Most of the schools in the Early Middle Ages in Western Europe were run by the Church. The oldest of these dated from Roman times, and there was at least one school that remained from the Roman Empire that was closed in the Dissolution of the Monasteries under Henry VIII. Charlemagne opened schools, mostly under Church operation.

There were schools that were state run. One current English school was opened in Northumbria in 700 AD as a state run school.

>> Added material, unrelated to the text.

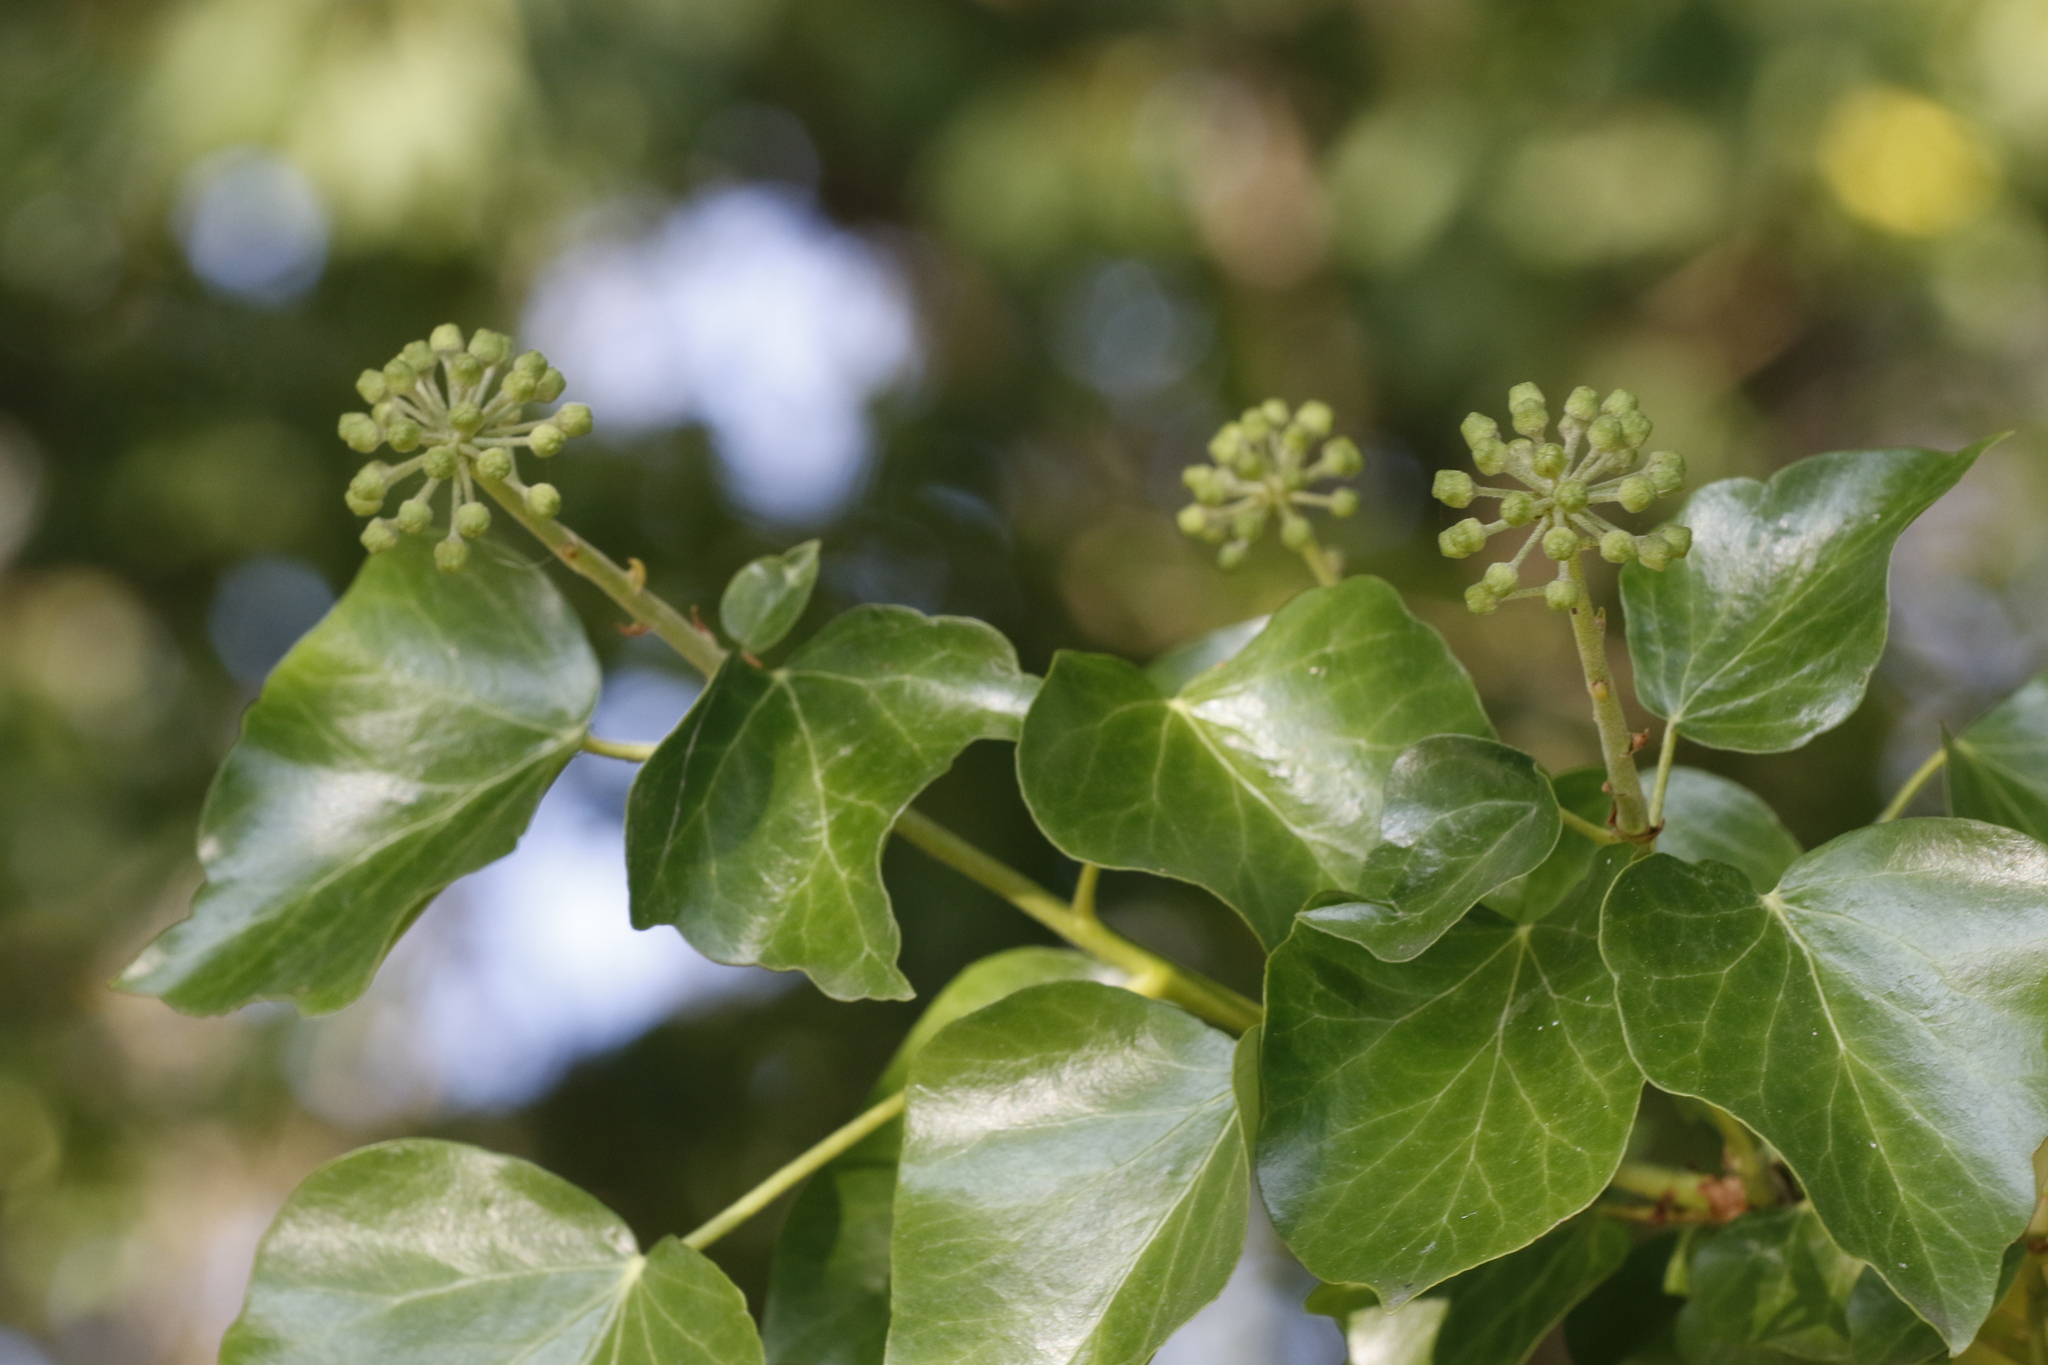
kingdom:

King Alfred the Great set about creating schools that would teach people to read and write in his own language, Old English.

Some schools were run by teachers and students, on a more or less commercial basis. The old medical schools that existed in Velia under the Roman Empire were of this type. They relocated during the 6th century to Salerno because the times were chaotic, and persisted until they were combined with one or more other organizations to form the Salerno Medical School. The date of this is not known, but it seems to have happened in the 9th century. The famous woman physician, Trotula of Salerno, is said to have taught in this school - it seems probable that she was educated in it as well.

Western universities began to open in 1088 with the University of Bologna. Some of these were Church run. Others, including Oxford and Cambridge, were state run. And others, including the University of Bologna, were run by teachers and students.

In the 13th century, the introduction of the Arabic numeric system produced a demand from merchants for schools that would teach them. These were called abacus schools. They were commercially run, taught reading and writing in the vernacular language, taught arithmetic and business mathematics, and seem mostly to have been coeducational, so women could tend the business when that was needed.